Dziś Polska to państwo korporacji. Niemalże wszyscy przedstawiciele poszczególnych zawodów chcieliby posiadać własne przepisy prawa, odróżniające je od innych zawodów. Dziś też przepisy te chronią i bronią dostępu do tych zawodów nowym osobom, co najwyżej decyzje w tym zakresie oddając albo urzędnikom, albo działaczom samych korporacji. Ten stan ma się zmienić. Państwo korporacji ma być zlikwidowane.
Docelowo w Polsce powinno być nie więcej niż sto zawodów, dostępu, do których bronić będą koncesje czy egzaminy. Jak dla mnie to i tak stanowczo za dużo, choć średnia europejska to około 150. Wiadomo jednak, ze Unia jest stanowczo przeregulowana. Ta reforma to kontynuacja deregulacji państwa, rozpoczętej przez ówczesny rząd i także przeze mnie jeszcze w 2008 r. i dotrzymanie obietnicy, jaką złożył rząd młodym ludziom, skarżącym się na trudny start na rynku pracy. Rzecz jasna chęć liberalizacji dostępu do zawodów budzi opór ich przedstawicieli. Z protestami wystąpiło nawet Stowarzyszenie Bibliotekarzy Polskich, obawiające się „spadku prestiżu i obniżenia standardów zawodowych”.

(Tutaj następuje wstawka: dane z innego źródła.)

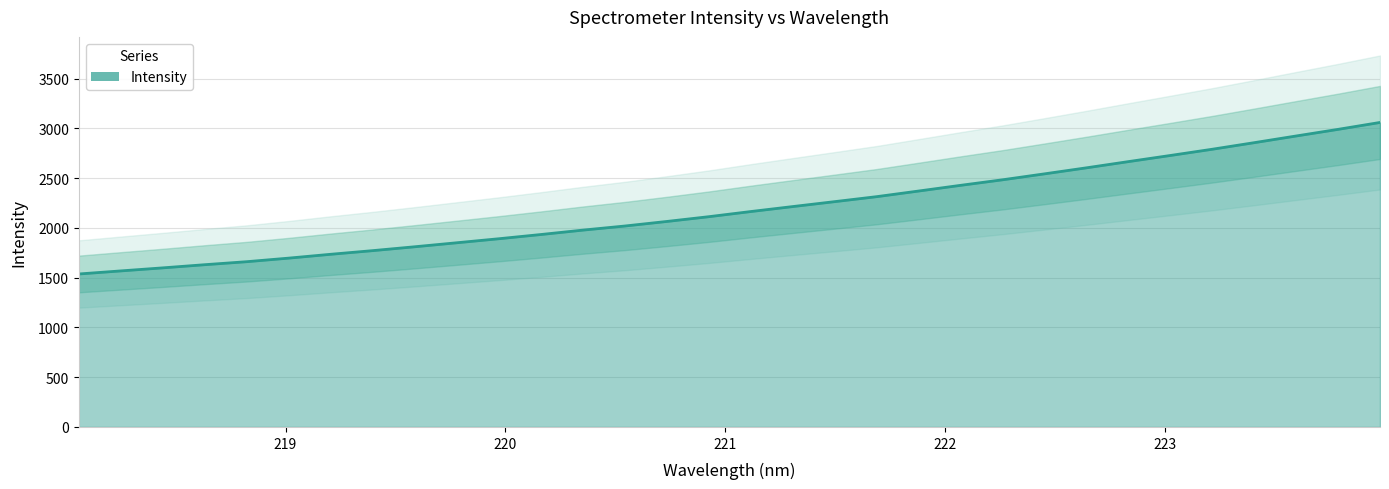

What is the ratio of the value at 218.8244 to the value at 221.8812?

0.7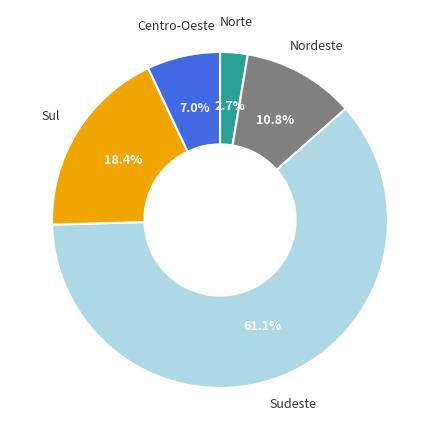

Is there any slice that represents more than half of the pie?

Yes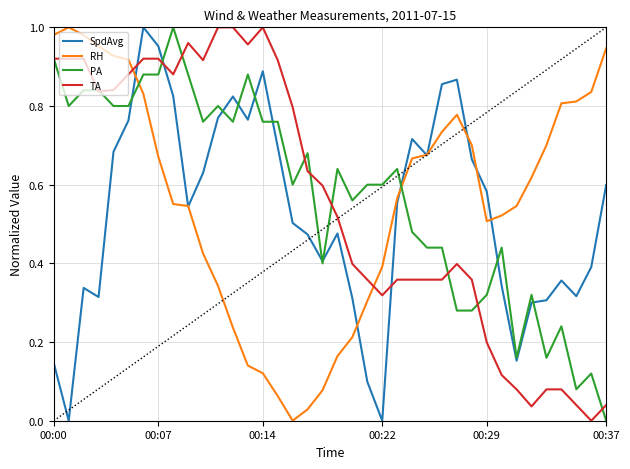

True or false: TA and RH intersect in this chart.

True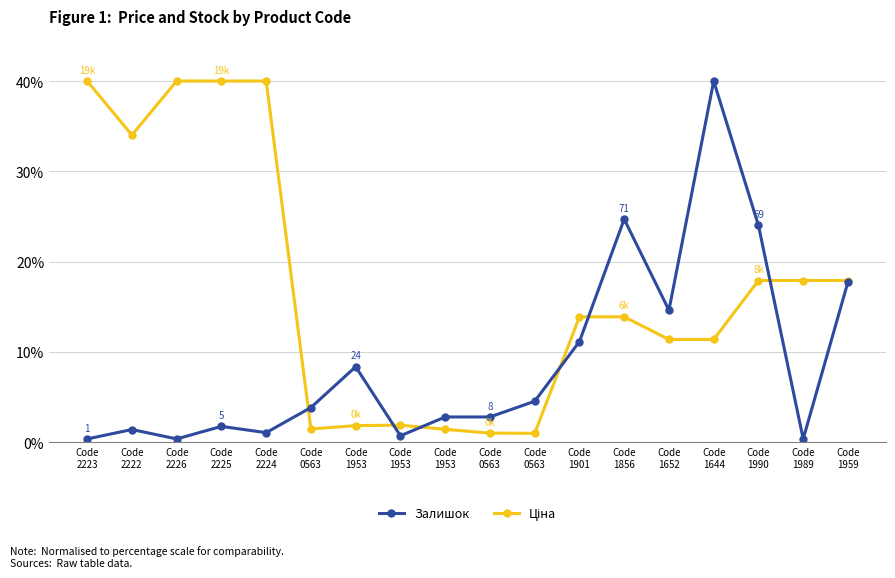

True or false: Ціна has more than 0 interior local peaks.

True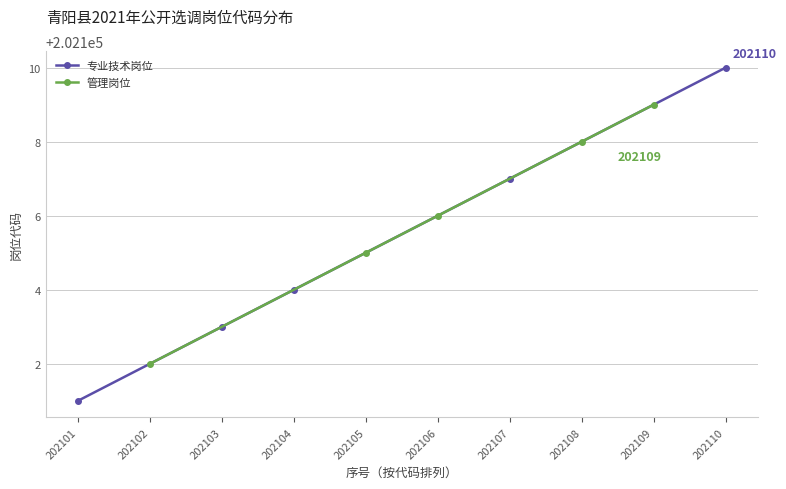

What is the value of the 专业技术岗位 point at the 3rd from the left?

202104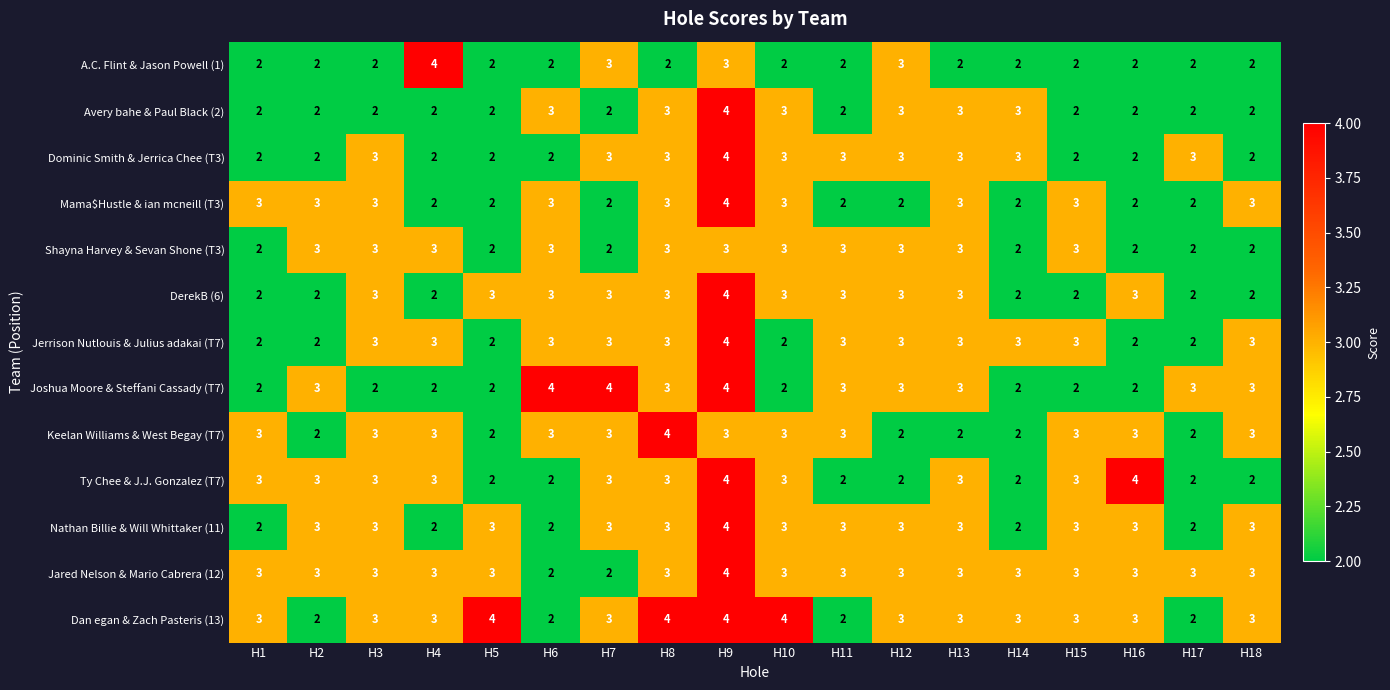

How many categories are shown in the chart?

18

Planowana deregulacja, według szacunków, może zwiększyć zatrudnienie w zawodach nią objętych o 15-20 proc, co przekłada się 50 tys. do 100 tys. nowych miejsc pracy. Nie trzeba pisać o znaczeniu swobodnego dostępu do jak największej liczby profesji dla gospodarki, czy poziomu cen za usługi. Najważniejsze jednak, że my klienci będziemy mieli większy wybór, a co za tym idzie powinniśmy być bardziej zadowoleni z wykonanych usług. Dostęp do nich będzie szerszy, tańszy, a ich wykonanie na wyższym poziomie.